(Document images with source code)
=== Section Start ===
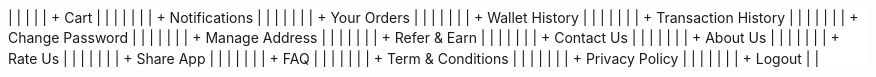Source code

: |                |                                              |                                          |                                                                                                | + Cart                                                                                                                                           |          |
|                |                                              |                                          |                                                                                                | + Notifications                                                                                                                                  |          |
|                |                                              |                                          |                                                                                                | + Your Orders                                                                                                                                    |          |
|                |                                              |                                          |                                                                                                | + Wallet History                                                                                                                                 |          |
|                |                                              |                                          |                                                                                                | + Transaction History                                                                                                                            |          |
|                |                                              |                                          |                                                                                                | + Change Password                                                                                                                                |          |
|                |                                              |                                          |                                                                                                | + Manage Address                                                                                                                                 |          |
|                |                                              |                                          |                                                                                                | + Refer & Earn                                                                                                                                   |          |
|                |                                              |                                          |                                                                                                | + Contact Us                                                                                                                                     |          |
|                |                                              |                                          |                                                                                                | + About Us                                                                                                                                       |          |
|                |                                              |                                          |                                                                                                | + Rate Us                                                                                                                                        |          |
|                |                                              |                                          |                                                                                                | + Share App                                                                                                                                      |          |
|                |                                              |                                          |                                                                                                | + FAQ                                                                                                                                            |          |
|                |                                              |                                          |                                                                                                | + Term & Conditions                                                                                                                              |          |
|                |                                              |                                          |                                                                                                | + Privacy Policy                                                                                                                                 |          |
|                |                                              |                                          |                                                                                                | + Logout                                                                                                                                         |          |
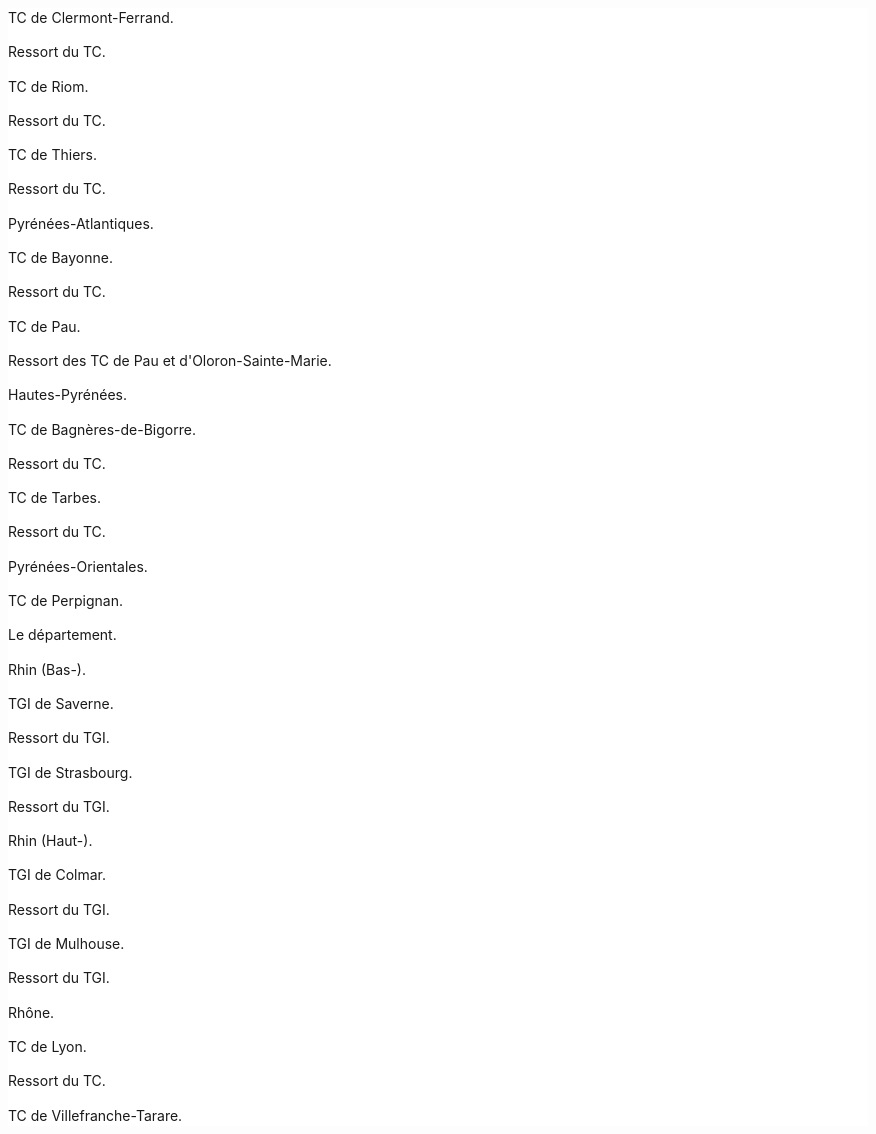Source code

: TC de Clermont-Ferrand.

Ressort du TC.

TC de Riom.

Ressort du TC.

TC de Thiers.

Ressort du TC.

Pyrénées-Atlantiques.

TC de Bayonne.

Ressort du TC.

TC de Pau.

Ressort des TC de Pau et d'Oloron-Sainte-Marie.

Hautes-Pyrénées.

TC de Bagnères-de-Bigorre.

Ressort du TC.

TC de Tarbes.

Ressort du TC.

Pyrénées-Orientales.

TC de Perpignan.

Le département.

Rhin (Bas-).

TGI de Saverne.

Ressort du TGI.

TGI de Strasbourg.

Ressort du TGI.

Rhin (Haut-).

TGI de Colmar.

Ressort du TGI.

TGI de Mulhouse.

Ressort du TGI.

Rhône.

TC de Lyon.

Ressort du TC.

TC de Villefranche-Tarare.
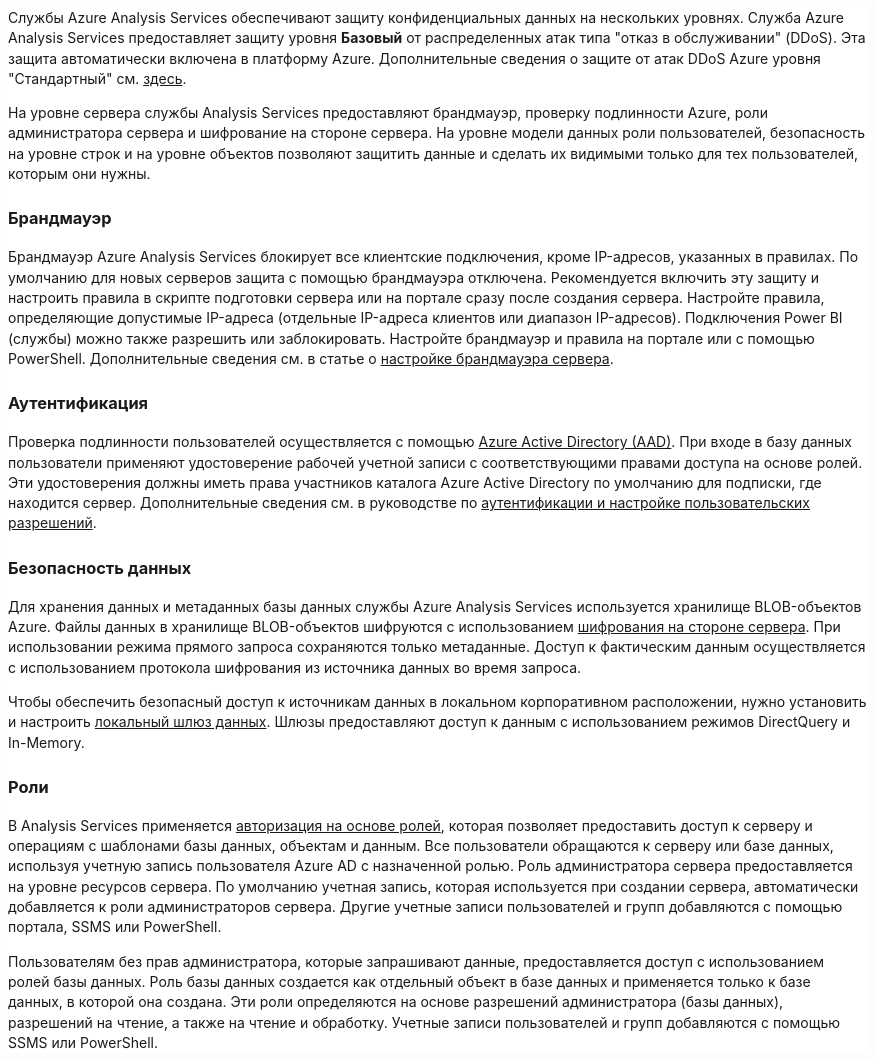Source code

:Службы Azure Analysis Services обеспечивают защиту конфиденциальных данных на нескольких уровнях. Служба Azure Analysis Services предоставляет защиту уровня **Базовый** от распределенных атак типа "отказ в обслуживании" (DDoS). Эта защита автоматически включена в платформу Azure. Дополнительные сведения о защите от атак DDoS Azure уровня "Стандартный" см. [здесь](../virtual-network/ddos-protection-overview.md). 

На уровне сервера службы Analysis Services предоставляют брандмауэр, проверку подлинности Azure, роли администратора сервера и шифрование на стороне сервера. На уровне модели данных роли пользователей, безопасность на уровне строк и на уровне объектов позволяют защитить данные и сделать их видимыми только для тех пользователей, которым они нужны.

### <a name="firewall"></a>Брандмауэр

Брандмауэр Azure Analysis Services блокирует все клиентские подключения, кроме IP-адресов, указанных в правилах. По умолчанию для новых серверов защита с помощью брандмауэра отключена. Рекомендуется включить эту защиту и настроить правила в скрипте подготовки сервера или на портале сразу после создания сервера. Настройте правила, определяющие допустимые IP-адреса (отдельные IP-адреса клиентов или диапазон IP-адресов). Подключения Power BI (службы) можно также разрешить или заблокировать. Настройте брандмауэр и правила на портале или с помощью PowerShell. Дополнительные сведения см. в статье о [настройке брандмауэра сервера](analysis-services-qs-firewall.md).

### <a name="authentication"></a>Аутентификация

Проверка подлинности пользователей осуществляется с помощью [Azure Active Directory (AAD)](../active-directory/fundamentals/active-directory-whatis.md). При входе в базу данных пользователи применяют удостоверение рабочей учетной записи с соответствующими правами доступа на основе ролей. Эти удостоверения должны иметь права участников каталога Azure Active Directory по умолчанию для подписки, где находится сервер. Дополнительные сведения см. в руководстве по [аутентификации и настройке пользовательских разрешений](analysis-services-manage-users.md).

### <a name="data-security"></a>Безопасность данных

Для хранения данных и метаданных базы данных службы Azure Analysis Services используется хранилище BLOB-объектов Azure. Файлы данных в хранилище BLOB-объектов шифруются с использованием [шифрования на стороне сервера](../storage/common/storage-service-encryption.md). При использовании режима прямого запроса сохраняются только метаданные. Доступ к фактическим данным осуществляется с использованием протокола шифрования из источника данных во время запроса.

Чтобы обеспечить безопасный доступ к источникам данных в локальном корпоративном расположении, нужно установить и настроить [локальный шлюз данных](analysis-services-gateway.md). Шлюзы предоставляют доступ к данным с использованием режимов DirectQuery и In-Memory.

### <a name="roles"></a>Роли

В Analysis Services применяется [авторизация на основе ролей](https://docs.microsoft.com/analysis-services/tabular-models/roles-ssas-tabular), которая позволяет предоставить доступ к серверу и операциям с шаблонами базы данных, объектам и данным. Все пользователи обращаются к серверу или базе данных, используя учетную запись пользователя Azure AD с назначенной ролью. Роль администратора сервера предоставляется на уровне ресурсов сервера. По умолчанию учетная запись, которая используется при создании сервера, автоматически добавляется к роли администраторов сервера. Другие учетные записи пользователей и групп добавляются с помощью портала, SSMS или PowerShell.
  
Пользователям без прав администратора, которые запрашивают данные, предоставляется доступ с использованием ролей базы данных. Роль базы данных создается как отдельный объект в базе данных и применяется только к базе данных, в которой она создана. Эти роли определяются на основе разрешений администратора (базы данных), разрешений на чтение, а также на чтение и обработку. Учетные записи пользователей и групп добавляются с помощью SSMS или PowerShell.

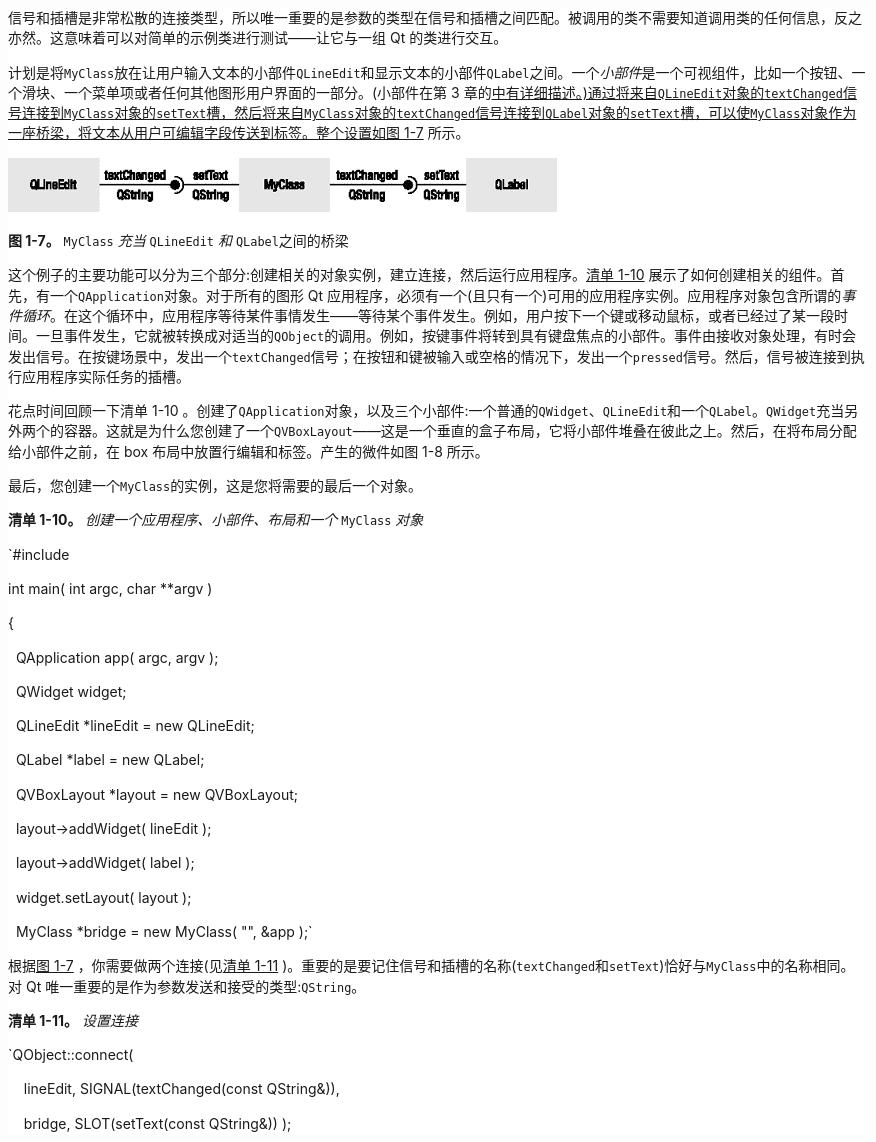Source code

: 信号和插槽是非常松散的连接类型，所以唯一重要的是参数的类型在信号和插槽之间匹配。被调用的类不需要知道调用类的任何信息，反之亦然。这意味着可以对简单的示例类进行测试——让它与一组 Qt 的类进行交互。

计划是将`MyClass`放在让用户输入文本的小部件`QLineEdit`和显示文本的小部件`QLabel`之间。一个*小部件*是一个可视组件，比如一个按钮、一个滑块、一个菜单项或者任何其他图形用户界面的一部分。(小部件在第 3 章的[中有详细描述。)通过将来自`QLineEdit`对象的`textChanged`信号连接到`MyClass`对象的`setText`槽，然后将来自`MyClass`对象的`textChanged`信号连接到`QLabel`对象的`setText`槽，可以使`MyClass`对象作为一座桥梁，将文本从用户可编辑字段传送到标签。整个设置如](03.html#widgets_and_layouts)[图 1-7](#myclass_acting_as_a_bridge_between_qline) 所示。

![image](img/P0107.jpg)

**图 1-7。** `MyClass` *充当* `QLineEdit` *和* `QLabel`之间的桥梁

这个例子的主要功能可以分为三个部分:创建相关的对象实例，建立连接，然后运行应用程序。[清单 1-10](#creating_an_application_comma_widgets_co) 展示了如何创建相关的组件。首先，有一个`QApplication`对象。对于所有的图形 Qt 应用程序，必须有一个(且只有一个)可用的应用程序实例。应用程序对象包含所谓的*事件循环*。在这个循环中，应用程序等待某件事情发生——等待某个事件发生。例如，用户按下一个键或移动鼠标，或者已经过了某一段时间。一旦事件发生，它就被转换成对适当的`QObject`的调用。例如，按键事件将转到具有键盘焦点的小部件。事件由接收对象处理，有时会发出信号。在按键场景中，发出一个`textChanged`信号；在按钮和键被输入或空格的情况下，发出一个`pressed`信号。然后，信号被连接到执行应用程序实际任务的插槽。

花点时间回顾一下清单 1-10 。创建了`QApplication`对象，以及三个小部件:一个普通的`QWidget`、`QLineEdit`和一个`QLabel`。`QWidget`充当另外两个的容器。这就是为什么您创建了一个`QVBoxLayout`——这是一个垂直的盒子布局，它将小部件堆叠在彼此之上。然后，在将布局分配给小部件之前，在 box 布局中放置行编辑和标签。产生的微件如图 1-8 所示。

最后，您创建一个`MyClass`的实例，这是您将需要的最后一个对象。

**清单 1-10。** *创建一个应用程序、小部件、布局和一个* `MyClass` *对象*

`#include <QtGui>

int main( int argc, char **argv )

{

  QApplication app( argc, argv );

  QWidget widget;

  QLineEdit *lineEdit = new QLineEdit;

  QLabel *label = new QLabel;

  QVBoxLayout *layout = new QVBoxLayout;

  layout->addWidget( lineEdit );

  layout->addWidget( label );

  widget.setLayout( layout );

  MyClass *bridge = new MyClass( "", &app );`

根据[图 1-7](#myclass_acting_as_a_bridge_between_qline) ，你需要做两个连接(见[清单 1-11](#setting_up_the_connections) )。重要的是要记住信号和插槽的名称(`textChanged`和`setText`)恰好与`MyClass`中的名称相同。对 Qt 唯一重要的是作为参数发送和接受的类型:`QString`。

**清单 1-11。** *设置连接*

`QObject::connect(

    lineEdit, SIGNAL(textChanged(const QString&)),

    bridge, SLOT(setText(const QString&)) );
=== Section End ===
**YOUR TASK**.
In the lines above, locate the string "подлинности". Copy every line where it occurs.

**ANSWER TO THIS TASK**.
На уровне сервера службы Analysis Services предоставляют брандмауэр, проверку подлинности Azure, роли администратора сервера и шифрование на стороне сервера. На уровне модели данных роли пользователей, безопасность на уровне строк и на уровне объектов позволяют защитить данные и сделать их видимыми только для тех пользователей, которым они нужны.
Проверка подлинности пользователей осуществляется с помощью [Azure Active Directory (AAD)](../active-directory/fundamentals/active-directory-whatis.md). При входе в базу данных пользователи применяют удостоверение рабочей учетной записи с соответствующими правами доступа на основе ролей. Эти удостоверения должны иметь права участников каталога Azure Active Directory по умолчанию для подписки, где находится сервер. Дополнительные сведения см. в руководстве по [аутентификации и настройке пользовательских разрешений](analysis-services-manage-users.md).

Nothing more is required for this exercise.